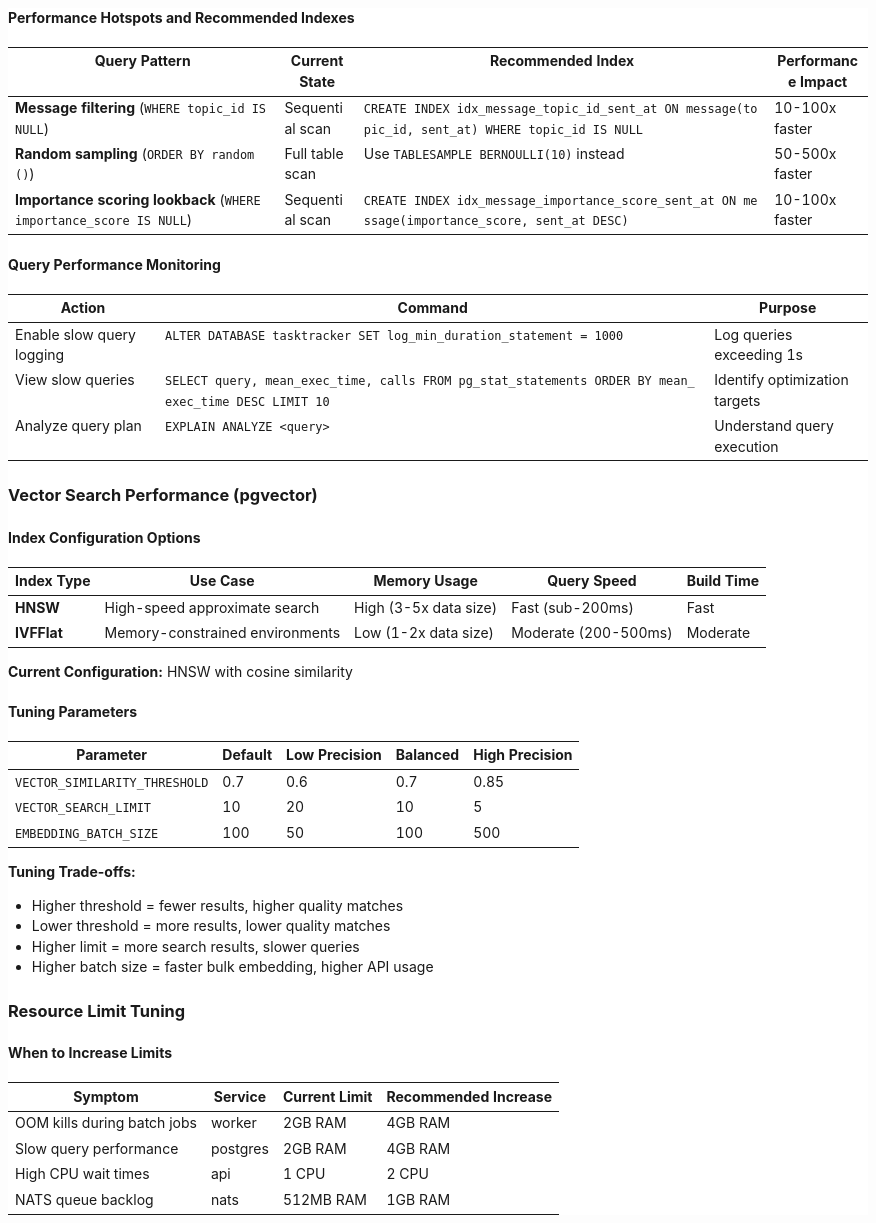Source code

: #### Performance Hotspots and Recommended Indexes

| Query Pattern | Current State | Recommended Index | Performance Impact |
|--------------|---------------|-------------------|-------------------|
| **Message filtering** (`WHERE topic_id IS NULL`) | Sequential scan | `CREATE INDEX idx_message_topic_id_sent_at ON message(topic_id, sent_at) WHERE topic_id IS NULL` | 10-100x faster |
| **Random sampling** (`ORDER BY random()`) | Full table scan | Use `TABLESAMPLE BERNOULLI(10)` instead | 50-500x faster |
| **Importance scoring lookback** (`WHERE importance_score IS NULL`) | Sequential scan | `CREATE INDEX idx_message_importance_score_sent_at ON message(importance_score, sent_at DESC)` | 10-100x faster |

#### Query Performance Monitoring

| Action | Command | Purpose |
|--------|---------|---------|
| Enable slow query logging | `ALTER DATABASE tasktracker SET log_min_duration_statement = 1000` | Log queries exceeding 1s |
| View slow queries | `SELECT query, mean_exec_time, calls FROM pg_stat_statements ORDER BY mean_exec_time DESC LIMIT 10` | Identify optimization targets |
| Analyze query plan | `EXPLAIN ANALYZE <query>` | Understand query execution |

### Vector Search Performance (pgvector)

#### Index Configuration Options

| Index Type | Use Case | Memory Usage | Query Speed | Build Time |
|-----------|----------|--------------|-------------|------------|
| **HNSW** | High-speed approximate search | High (3-5x data size) | Fast (sub-200ms) | Fast |
| **IVFFlat** | Memory-constrained environments | Low (1-2x data size) | Moderate (200-500ms) | Moderate |

**Current Configuration:** HNSW with cosine similarity

#### Tuning Parameters

| Parameter | Default | Low Precision | Balanced | High Precision |
|-----------|---------|---------------|----------|----------------|
| `VECTOR_SIMILARITY_THRESHOLD` | 0.7 | 0.6 | 0.7 | 0.85 |
| `VECTOR_SEARCH_LIMIT` | 10 | 20 | 10 | 5 |
| `EMBEDDING_BATCH_SIZE` | 100 | 50 | 100 | 500 |

**Tuning Trade-offs:**
- Higher threshold = fewer results, higher quality matches
- Lower threshold = more results, lower quality matches
- Higher limit = more search results, slower queries
- Higher batch size = faster bulk embedding, higher API usage

### Resource Limit Tuning

#### When to Increase Limits

| Symptom | Service | Current Limit | Recommended Increase |
|---------|---------|---------------|---------------------|
| OOM kills during batch jobs | worker | 2GB RAM | 4GB RAM |
| Slow query performance | postgres | 2GB RAM | 4GB RAM |
| High CPU wait times | api | 1 CPU | 2 CPU |
| NATS queue backlog | nats | 512MB RAM | 1GB RAM |
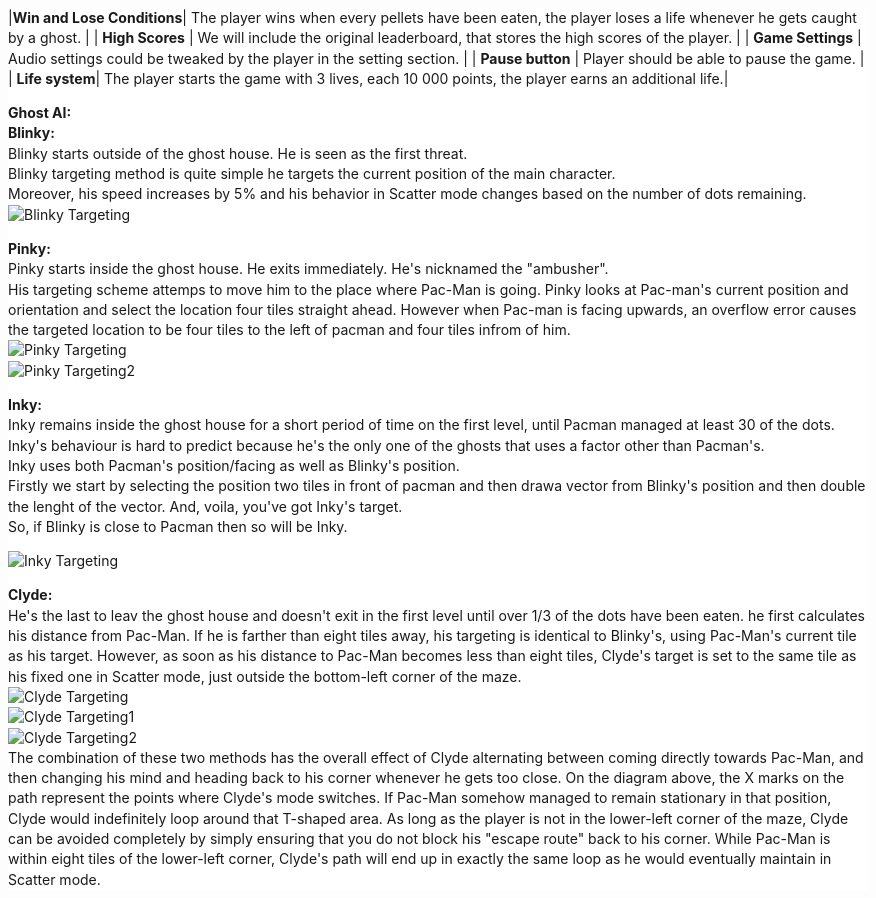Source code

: |**Win and Lose Conditions**| The player wins when every pellets have been eaten, the player loses a life whenever he gets caught by a ghost. |
| **High Scores** | We will include the original leaderboard, that stores the high scores of the player. |
| **Game Settings** | Audio settings could be tweaked by the player in the setting section. |
| **Pause button** | Player should be able to pause the game. |
| **Life system**| The player starts the game with 3 lives, each 10 000  points, the player earns an additional life.|

**Ghost AI:**  
**Blinky:**  
Blinky starts outside of the ghost house. He is seen as the first threat.  
Blinky targeting method is quite simple he targets the current position of the main character.  
Moreover, his speed increases by 5% and his behavior in Scatter mode changes based on the number of dots remaining.  
![Blinky Targeting](https://media.gameinternals.com/pacman-ghosts/blinky-targeting.png) 

**Pinky:**  
Pinky starts inside the ghost house. He exits immediately. He's nicknamed the "ambusher".  
His targeting scheme attemps to move him to the place where Pac-Man is going. Pinky looks at Pac-man's current position and orientation and select the location four tiles straight ahead.
However when Pac-man is facing upwards, an overflow error causes the targeted location to be four tiles to the left of pacman and four tiles infrom of him.  
![Pinky Targeting](https://media.gameinternals.com/pacman-ghosts/pinky-targeting2.png)  
![Pinky Targeting2](https://media.gameinternals.com/pacman-ghosts/pinky-targeting.png)  

**Inky:**  
Inky remains inside the ghost house for a short period of time on the first level, until Pacman managed at least 30 of the dots. Inky's behaviour is hard to predict because he's the only one of the ghosts that uses a factor other than Pacman's.  
Inky uses both Pacman's position/facing as well as Blinky's position.  
Firstly we start by selecting the position two tiles in front of pacman and then drawa  vector from Blinky's position and then double the lenght of the vector. And, voila, you've got Inky's target.   
So, if Blinky is close to Pacman then so will be Inky.    

![Inky Targeting](https://media.gameinternals.com/pacman-ghosts/inky-targeting.png)  


**Clyde:**  
He's the last to leav the ghost house and doesn't exit in the first level until over 1/3 of the dots have been eaten.
he first calculates his distance from Pac-Man. If he is farther than eight tiles away, his targeting is identical to Blinky's, using Pac-Man's current tile as his target. However, as soon as his distance to Pac-Man becomes less than eight tiles, Clyde's target is set to the same tile as his fixed one in Scatter mode, just outside the bottom-left corner of the maze.   
![Clyde Targeting](https://media.gameinternals.com/pacman-ghosts/clyde-targeting2.png)  
![Clyde Targeting1](https://media.gameinternals.com/pacman-ghosts/clyde-targeting.png)  
![Clyde Targeting2](https://media.gameinternals.com/pacman-ghosts/clyde-targeting3.png)   
The combination of these two methods has the overall effect of Clyde alternating between coming directly towards Pac-Man, and then changing his mind and heading back to his corner whenever he gets too close. On the diagram above, the X marks on the path represent the points where Clyde's mode switches. If Pac-Man somehow managed to remain stationary in that position, Clyde would indefinitely loop around that T-shaped area. As long as the player is not in the lower-left corner of the maze, Clyde can be avoided completely by simply ensuring that you do not block his "escape route" back to his corner. While Pac-Man is within eight tiles of the lower-left corner, Clyde's path will end up in exactly the same loop as he would eventually maintain in Scatter mode. 
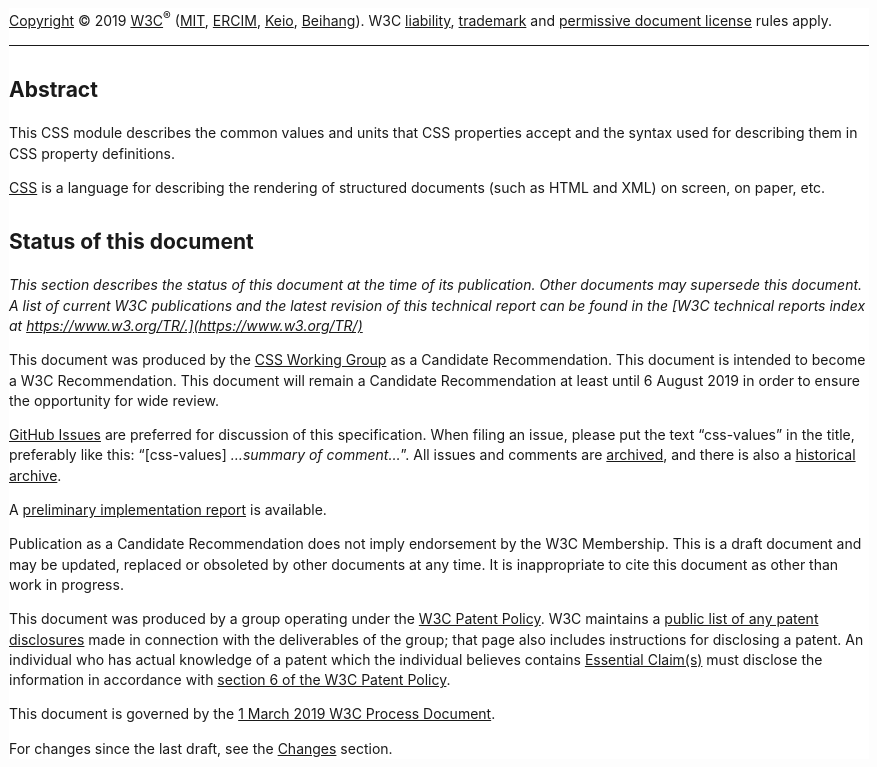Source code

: [Copyright](https://www.w3.org/Consortium/Legal/ipr-notice#Copyright) © 2019 [W3C](https://www.w3.org/)<sup>®</sup> ([MIT](https://www.csail.mit.edu/), [ERCIM](https://www.ercim.eu/), [Keio](https://www.keio.ac.jp/), [Beihang](https://ev.buaa.edu.cn/)). W3C [liability](https://www.w3.org/Consortium/Legal/ipr-notice#Legal_Disclaimer), [trademark](https://www.w3.org/Consortium/Legal/ipr-notice#W3C_Trademarks) and [permissive document license](https://www.w3.org/Consortium/Legal/2015/copyright-software-and-document) rules apply.

------------------------------------------------------------------------

<span class="content">Abstract</span>
-------------------------------------

This CSS module describes the common values and units that CSS properties accept and the syntax used for describing them in CSS property definitions.

[CSS](https://www.w3.org/TR/CSS/) is a language for describing the rendering of structured documents (such as HTML and XML) on screen, on paper, etc.

<span class="content">Status of this document</span>
----------------------------------------------------

*This section describes the status of this document at the time of its publication. Other documents may supersede this document. A list of current W3C publications and the latest revision of this technical report can be found in the [W3C technical reports index at https://www.w3.org/TR/.](https://www.w3.org/TR/)*

This document was produced by the [CSS Working Group](https://www.w3.org/Style/CSS/members) as a Candidate Recommendation. This document is intended to become a W3C Recommendation. This document will remain a Candidate Recommendation at least until 6 August 2019 in order to ensure the opportunity for wide review.

[GitHub Issues](https://github.com/w3c/csswg-drafts/issues) are preferred for discussion of this specification. When filing an issue, please put the text “css-values” in the title, preferably like this: “\[css-values\] *…summary of comment…*”. All issues and comments are [archived](https://lists.w3.org/Archives/Public/public-css-archive/), and there is also a [historical archive](https://lists.w3.org/Archives/Public/www-style/).

A [preliminary implementation report](https://test.csswg.org/harness/results/css-values-3_dev/grouped/) is available.

Publication as a Candidate Recommendation does not imply endorsement by the W3C Membership. This is a draft document and may be updated, replaced or obsoleted by other documents at any time. It is inappropriate to cite this document as other than work in progress.

This document was produced by a group operating under the [W3C Patent Policy](https://www.w3.org/Consortium/Patent-Policy/). W3C maintains a [public list of any patent disclosures](https://www.w3.org/2004/01/pp-impl/32061/status) made in connection with the deliverables of the group; that page also includes instructions for disclosing a patent. An individual who has actual knowledge of a patent which the individual believes contains [Essential Claim(s)](https://www.w3.org/Consortium/Patent-Policy/#def-essential) must disclose the information in accordance with [section 6 of the W3C Patent Policy](https://www.w3.org/Consortium/Patent-Policy/#sec-Disclosure).

This document is governed by the <a href="https://www.w3.org/2019/Process-20190301/" id="w3c_process_revision">1 March 2019 W3C Process Document</a>.

For changes since the last draft, see the [Changes](#changes) section.
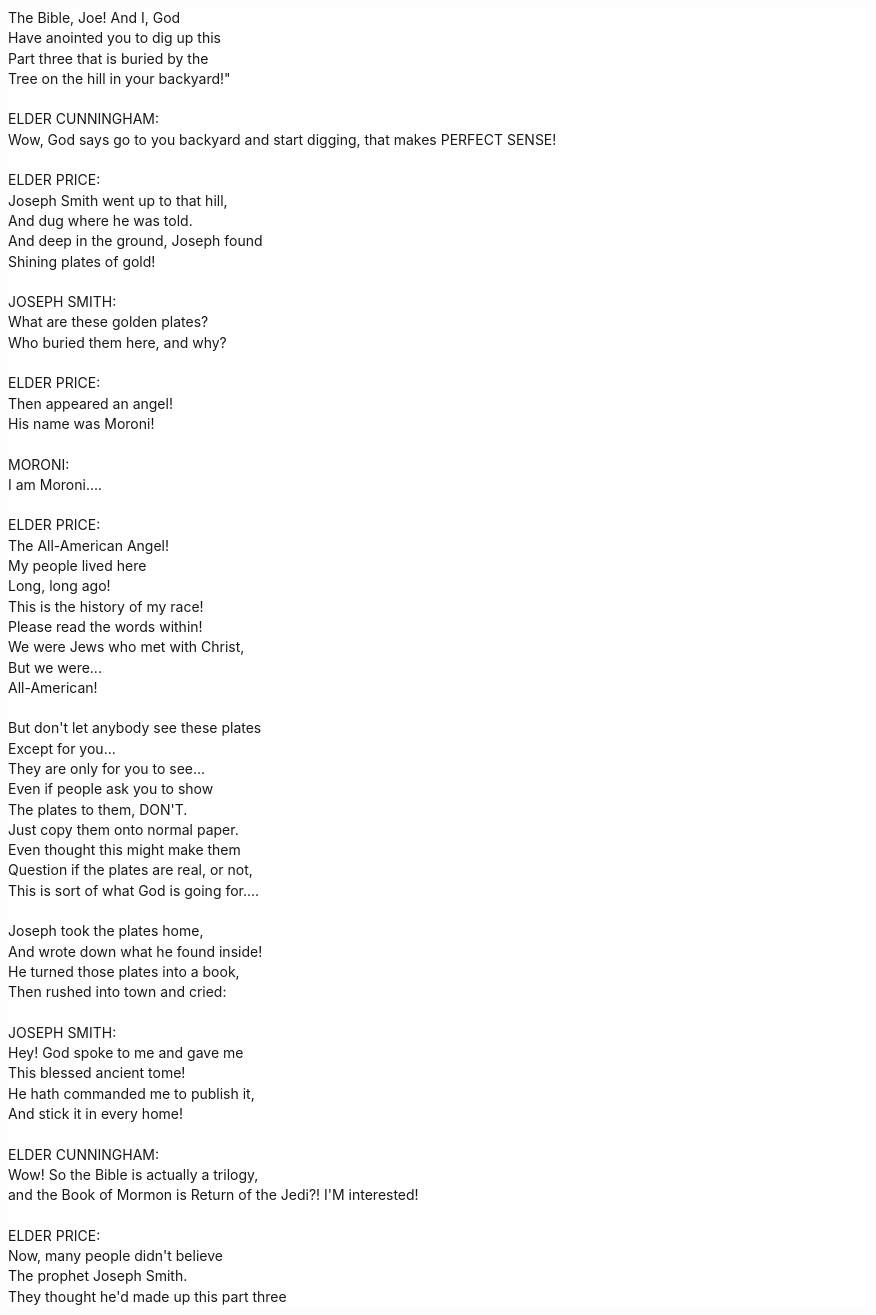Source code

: The Bible, Joe!  And I, God<br>
Have anointed you to dig up this<br>
Part three that is buried by the<br>
Tree on the hill in your backyard!"<br>
<br>
ELDER CUNNINGHAM:<br>
Wow, God says go to you backyard and start digging, that makes PERFECT SENSE!<br>
<br>
ELDER PRICE:<br>
Joseph Smith went up to that hill,<br>
And dug where he was told.<br>
And deep in the ground, Joseph found<br>
Shining plates of gold!<br>
<br>
JOSEPH SMITH:<br>
What are these golden plates?<br>
Who buried them here, and why?<br>
<br>
ELDER PRICE:<br>
Then appeared an angel!<br>
His name was Moroni!<br>
<br>
MORONI:<br>
I am Moroni....<br>
<br>
ELDER PRICE:<br>
The All-American Angel!<br>
My people lived here<br>
Long, long ago!<br>
This is the history of my race!<br>
Please read the words within!<br>
We were Jews who met with Christ,<br>
But we were...<br>
All-American!<br>
<br>
But don't let anybody see these plates<br>
Except for you...<br>
They are only for you to see...<br>
Even if people ask you to show<br>
The plates to them, DON'T.<br>
Just copy them onto normal paper.<br>
Even thought this might make them<br>
Question if the plates are real, or not,<br>
This is sort of what God is going for....<br>
<br>
Joseph took the plates home,<br>
And wrote down what he found inside!<br>
He turned those plates into a book,<br>
Then rushed into town and cried:<br>
<br>
JOSEPH SMITH:<br>
Hey!  God spoke to me and gave me<br>
This blessed ancient tome!<br>
He hath commanded me to publish it,<br>
And stick it in every home!<br>
<br>
ELDER CUNNINGHAM:<br>
Wow!  So the Bible is actually a trilogy,<br>
and the Book of Mormon is Return of the Jedi?!  I'M interested!<br>
<br>
ELDER PRICE:<br>
Now, many people didn't believe<br>
The prophet Joseph Smith.<br>
They thought he'd made up this part three<br>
====================
Precisely the lines between those holding "Inky remains inside" and "Inky uses both", inclusive, are to be reproduced from the listing above, with nothing added.

- _Task result_
Inky remains inside the ghost house for a short period of time on the first level, until Pacman managed at least 30 of the dots. Inky's behaviour is hard to predict because he's the only one of the ghosts that uses a factor other than Pacman's.  
Inky uses both Pacman's position/facing as well as Blinky's position.  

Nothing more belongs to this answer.